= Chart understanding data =
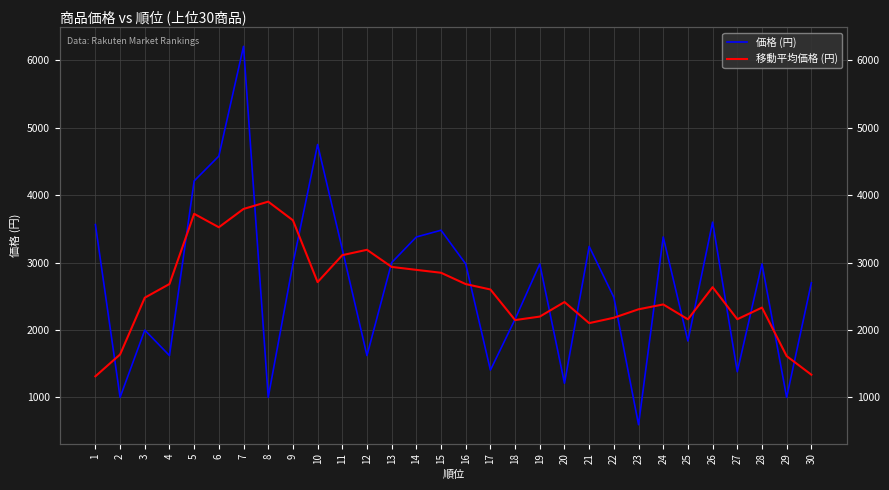

What is the value of the 価格 (円) point at the 12th from the left?

1620.0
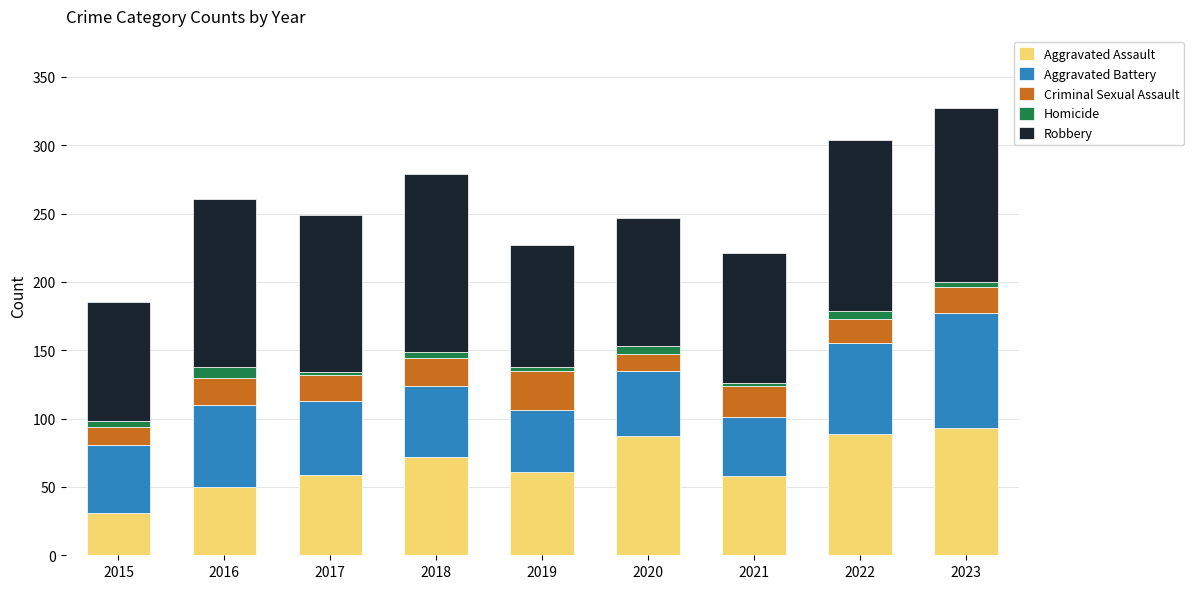

What is the minimum value for Aggravated Assault?

31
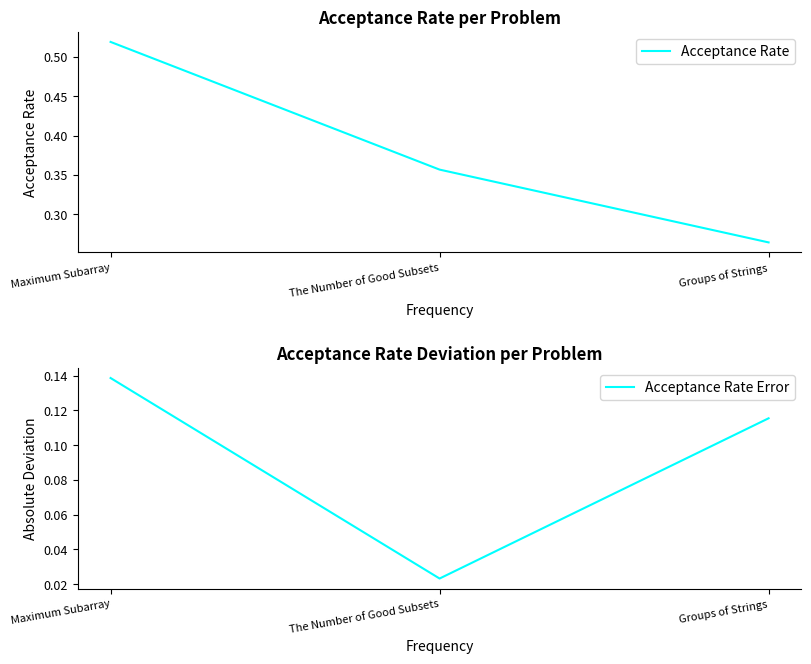

Reading left to right, extract all data points from this chart.

Acceptance Rate: 0.5	0.4	0.3
Acceptance Rate Error: 0.1	0.0	0.1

= The task =
Please rewrite every line of the items above as a Markdown table with the columns Row and Line, numbering the rows and skipping blank lines. Leave the pictures out of the answer.

= Exercise output =
| Row | Line |
|---|---|
| 1 | What is the value of the 価格 (円) point at the 12th from the left? |
| 2 | 1620.0 |
| 3 | What is the minimum value for Aggravated Assault? |
| 4 | 31 |
| 5 | Reading left to right, extract all data points from this chart. |
| 6 | Acceptance Rate: 0.5	0.4	0.3 |
| 7 | Acceptance Rate Error: 0.1	0.0	0.1 |